Computer-generated (CG) animations have become a commonly employed medium to communicate architectural designs and projects.
When CG animations were first used in Architecture the first conclusion that was made was that anything is achievable in the realm of CGI and real-world constraints were nothing to worry about. However true this might be, a prominent problem was the designers of these animations did not share the rich history of film, and therefore they do not readily benefit from the body of cinematographic techniques that filmmakers could draw upon. This resulted in an era of fly-through animations, where the camera would consist of long continuous shots flying through the entire space. It was believed that this was the best way to show the areas in their entirety. Experts argue that this resulted in unappealing, lacklustre animations that could be vastly improved by the application of filmmakers’ craft knowledge.

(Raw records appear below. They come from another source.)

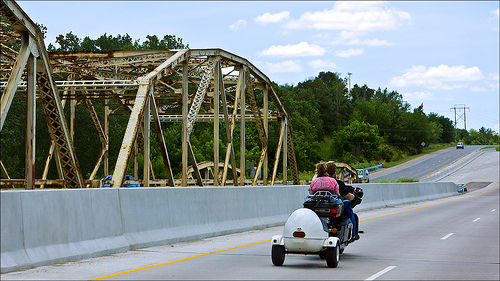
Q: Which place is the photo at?
A: It is at the road.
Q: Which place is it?
A: It is a road.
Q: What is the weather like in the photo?
A: It is cloudy.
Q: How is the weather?
A: It is cloudy.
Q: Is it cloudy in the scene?
A: Yes, it is cloudy.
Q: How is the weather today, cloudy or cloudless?
A: It is cloudy.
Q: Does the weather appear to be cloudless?
A: No, it is cloudy.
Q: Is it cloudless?
A: No, it is cloudy.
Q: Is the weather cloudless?
A: No, it is cloudy.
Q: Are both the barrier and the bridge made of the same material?
A: No, the barrier is made of cement and the bridge is made of metal.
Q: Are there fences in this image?
A: No, there are no fences.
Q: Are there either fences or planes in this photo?
A: No, there are no fences or planes.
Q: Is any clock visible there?
A: No, there are no clocks.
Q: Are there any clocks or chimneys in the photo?
A: No, there are no clocks or chimneys.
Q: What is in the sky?
A: The clouds are in the sky.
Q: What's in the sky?
A: The clouds are in the sky.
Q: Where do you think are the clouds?
A: The clouds are in the sky.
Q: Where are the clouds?
A: The clouds are in the sky.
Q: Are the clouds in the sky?
A: Yes, the clouds are in the sky.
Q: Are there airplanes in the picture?
A: No, there are no airplanes.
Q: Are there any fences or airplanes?
A: No, there are no airplanes or fences.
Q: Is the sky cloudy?
A: Yes, the sky is cloudy.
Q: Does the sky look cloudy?
A: Yes, the sky is cloudy.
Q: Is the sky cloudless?
A: No, the sky is cloudy.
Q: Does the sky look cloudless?
A: No, the sky is cloudy.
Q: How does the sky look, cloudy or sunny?
A: The sky is cloudy.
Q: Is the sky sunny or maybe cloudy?
A: The sky is cloudy.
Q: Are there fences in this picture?
A: No, there are no fences.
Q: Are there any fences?
A: No, there are no fences.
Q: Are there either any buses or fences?
A: No, there are no fences or buses.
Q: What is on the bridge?
A: The car is on the bridge.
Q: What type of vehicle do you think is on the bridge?
A: The vehicle is a car.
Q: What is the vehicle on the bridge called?
A: The vehicle is a car.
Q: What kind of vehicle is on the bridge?
A: The vehicle is a car.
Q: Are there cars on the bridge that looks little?
A: Yes, there is a car on the bridge.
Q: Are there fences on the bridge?
A: No, there is a car on the bridge.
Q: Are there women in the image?
A: Yes, there is a woman.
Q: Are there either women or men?
A: Yes, there is a woman.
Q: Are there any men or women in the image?
A: Yes, there is a woman.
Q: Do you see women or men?
A: Yes, there is a woman.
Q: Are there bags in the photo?
A: No, there are no bags.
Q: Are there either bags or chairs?
A: No, there are no bags or chairs.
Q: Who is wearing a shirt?
A: The woman is wearing a shirt.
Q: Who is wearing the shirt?
A: The woman is wearing a shirt.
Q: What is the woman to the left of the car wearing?
A: The woman is wearing a shirt.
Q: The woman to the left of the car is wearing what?
A: The woman is wearing a shirt.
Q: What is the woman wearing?
A: The woman is wearing a shirt.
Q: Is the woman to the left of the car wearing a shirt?
A: Yes, the woman is wearing a shirt.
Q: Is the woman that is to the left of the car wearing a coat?
A: No, the woman is wearing a shirt.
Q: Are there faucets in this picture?
A: No, there are no faucets.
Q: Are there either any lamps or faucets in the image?
A: No, there are no faucets or lamps.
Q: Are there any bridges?
A: Yes, there is a bridge.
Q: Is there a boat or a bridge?
A: Yes, there is a bridge.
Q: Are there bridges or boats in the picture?
A: Yes, there is a bridge.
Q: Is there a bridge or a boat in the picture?
A: Yes, there is a bridge.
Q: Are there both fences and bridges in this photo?
A: No, there is a bridge but no fences.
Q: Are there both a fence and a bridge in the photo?
A: No, there is a bridge but no fences.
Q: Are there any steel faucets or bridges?
A: Yes, there is a steel bridge.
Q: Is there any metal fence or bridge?
A: Yes, there is a metal bridge.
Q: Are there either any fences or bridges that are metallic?
A: Yes, the bridge is metallic.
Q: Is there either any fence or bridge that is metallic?
A: Yes, the bridge is metallic.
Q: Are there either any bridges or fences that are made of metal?
A: Yes, the bridge is made of metal.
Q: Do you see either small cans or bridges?
A: Yes, there is a small bridge.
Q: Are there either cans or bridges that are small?
A: Yes, the bridge is small.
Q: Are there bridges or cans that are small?
A: Yes, the bridge is small.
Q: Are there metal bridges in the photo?
A: Yes, there is a metal bridge.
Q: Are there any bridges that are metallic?
A: Yes, there is a bridge that is metallic.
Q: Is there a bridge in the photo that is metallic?
A: Yes, there is a bridge that is metallic.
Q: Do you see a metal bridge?
A: Yes, there is a bridge that is made of metal.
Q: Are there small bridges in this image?
A: Yes, there is a small bridge.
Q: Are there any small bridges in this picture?
A: Yes, there is a small bridge.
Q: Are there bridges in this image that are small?
A: Yes, there is a small bridge.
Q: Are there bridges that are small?
A: Yes, there is a bridge that is small.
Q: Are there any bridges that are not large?
A: Yes, there is a small bridge.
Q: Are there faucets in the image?
A: No, there are no faucets.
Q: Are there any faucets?
A: No, there are no faucets.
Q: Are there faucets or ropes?
A: No, there are no faucets or ropes.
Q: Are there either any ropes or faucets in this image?
A: No, there are no faucets or ropes.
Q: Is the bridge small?
A: Yes, the bridge is small.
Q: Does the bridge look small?
A: Yes, the bridge is small.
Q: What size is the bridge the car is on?
A: The bridge is small.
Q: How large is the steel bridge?
A: The bridge is small.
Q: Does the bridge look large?
A: No, the bridge is small.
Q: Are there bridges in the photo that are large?
A: No, there is a bridge but it is small.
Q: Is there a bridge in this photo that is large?
A: No, there is a bridge but it is small.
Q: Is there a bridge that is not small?
A: No, there is a bridge but it is small.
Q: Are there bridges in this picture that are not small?
A: No, there is a bridge but it is small.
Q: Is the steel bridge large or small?
A: The bridge is small.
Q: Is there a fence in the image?
A: No, there are no fences.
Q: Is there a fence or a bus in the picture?
A: No, there are no fences or buses.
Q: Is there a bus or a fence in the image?
A: No, there are no fences or buses.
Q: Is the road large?
A: Yes, the road is large.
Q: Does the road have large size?
A: Yes, the road is large.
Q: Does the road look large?
A: Yes, the road is large.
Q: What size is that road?
A: The road is large.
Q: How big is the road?
A: The road is large.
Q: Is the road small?
A: No, the road is large.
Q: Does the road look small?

Despite the varying opinions on fly-through animations, they are still widely used and requested by architects in the industry.
Along came shots
In 2009 a new idea was introduced by Alex Roman. He believes that a space could be presented via several short shots, where each shot needed to be a work of art. He focuses on known camera rules and employs this to capture the beauty of critical elements and textures within the scene. The result was “The third and the seventh” which is widely known to be one of the best architectural animations of all time.
“I remember just how in awe I personally was with this animation, so much so that it was a pivotal moment in my life – mobilising me into a pursuit of this great passion I have for CGI. In lieu of this, I have committed myself (and by extension, my company) to produce an animation of this quality in due course. Something that will invoke the same emotions I had after watching the “Third and the Seventh”.”
This technique was able to capture a viewer’s attention for much longer than a fly-through ever could and is the preferred technique used by major players in the architectural visualisation industry at the moment.
Nine years on, this same shot-based approach is starting to show it’s age as everyone is producing animations that look quite similar. Once again the viewer’s attention to this type of animation dissipates, especially if viewers are not solely interested in the architecture shown. If viewers are more inclined to see the buildings’ lifestyle offering, then a fly-through animation focusing on the architecture would be pointless to them.
The next frontier
If anything was made clear at this year’s D2 conference, it was that cinematic animations would be the next step. With ever-evolving technology, it is no longer impressive to just create photorealistic animations. Something else is needed to capture a viewer’s attention.
How can we create a cinematic animation?
The animation should tell a story, but should not distract from the architecture. Simple devices such as characters or props can be used in clever ways to navigate the viewer through space. If done well, the viewer should be enticed to watch the entire animation to find out what happens.
With the advent of social media marketing, the word viral is thrown around far too often. For us as architectural visualisers, it is a tool we can employ not only for our own benefit but for the benefit of our clients. A cinematic experience built into the heart of our animations is the new frontier. Using marketing tools in conjunction with cinematic expertise making the possibility of going viral achievable.
Viral definition: an image, video, piece of information, etc. circulated rapidly and widely from one internet user to another.